Two dedicated projects have been initiated to support this new architecture:

• pirogue-admin-vuejs: A standalone VueJS component. This has been redesigned to communicate with a dedicated REST API via our Python adapter (pirogue-admin-client).
• pirogue-admin-web: A lightweight, standalone web server powered by Flask that integrates the pirogue-admin-vuejs component for PTS independent use-cases.

Colander integration and rework#

Colander has been refactored to use pirogue-admin-vuejs as a frontend dependency.

Next month#

We will release an initial version of the new pirogue-admin-vuejs and pirogue-admin-web modules, respectively on an npmjs repository and our PiRogue Debian PPA, to verify that the refactoring is working properly.

📦 US100 - Documentation#

Documenting the project is key in its usability. We are continuously documenting the different tools and features we develop and build new learning materials to facilitate skills development.

This month#

We have continued working on the migration of our documentation to Docusaurus. Progress is being made, but the scope of this migration is significantly larger than what can be handled as a side task alongside the rest of the project activities. The documentation work requires dedicated time and focused effort to be done properly, and we will need to plan for that explicitly in the coming months.

Next month#

We will continue the Docusaurus migration. We are evaluating how to allocate dedicated time to this effort so it can move forward at the pace it deserves.

📦 US102 - Community and outreach#

Given the success of events, webinars and demos with members of the civil society, NGOs and security researchers, we continue with our outreach plan. We organize trainings and demonstration sessions as well as creating spaces for the community to share feedback and request new features via our mailing list, GitHub issues or Discord server. We analyze one Android app that has received the community’s interest (ex COP28 app) per month. The application to be analyzed is chosen by the community. The analysis report is first privately shared with the community and one month later it is publicly released.

We organize monthly calls open to all members of the community to share project updates and get the community’s feedback.

This month#

We held our monthly community meeting on May 28, 2026.

We encourage you to fill out our community survey. It’s structured around six areas: roles and demographics, usage patterns, pain points, feature priorities, security context, and documentation needs.

Our next community meeting is scheduled for Friday, June 26, 2026 at 2pm CET, join us on Google Meet.

Next month#

We will continue with our recurring activities.

📦 US103 - Governance#

This month#

Our submission to OTF’s UX & Discovery Lab requesting support for a UX audit was accepted. The Engine Room will interview PTS users in the field, identify where PiRogue and Colander are hardest to use, and propose concrete interface improvements. They will also help us set up a lightweight process to keep collecting user feedback going forward.

Next month#

We will follow up on OTF submissions and remain engaged with any review process that follows. We will continue identifying additional funding opportunities to sustain and grow the project infrastructure.

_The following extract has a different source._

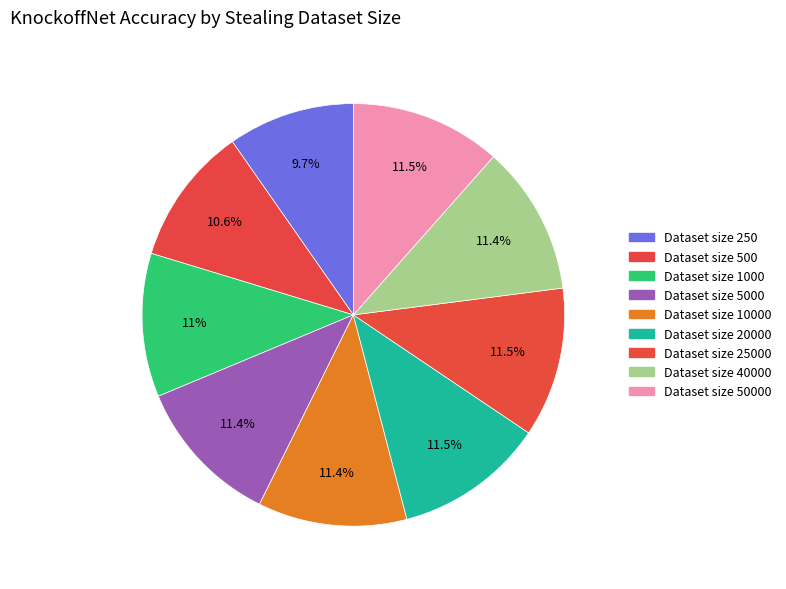

To the nearest percent, what is the difference between the largest and smallest slice percentages?

2%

📦 US104 - Product management#

This month#

We received a proposal from Vaibhav Bhawsar from the Impact & Engagement Lab with a plan of work covering the PiRogue Grafana dashboard UX taking considerations of the previous survey conducted by TER, and after multiple exchanges on our user’s base needs. This is a concrete step toward structured UX investment in PTS and we are actively reviewing the proposed scope. On the technical side, major updates have been released for Octopus, our dynamic analysis framework for Android apps, expanding PTS capabilities for mobile malware behavioral analysis.

Next month#

We will continue with our recurring activities.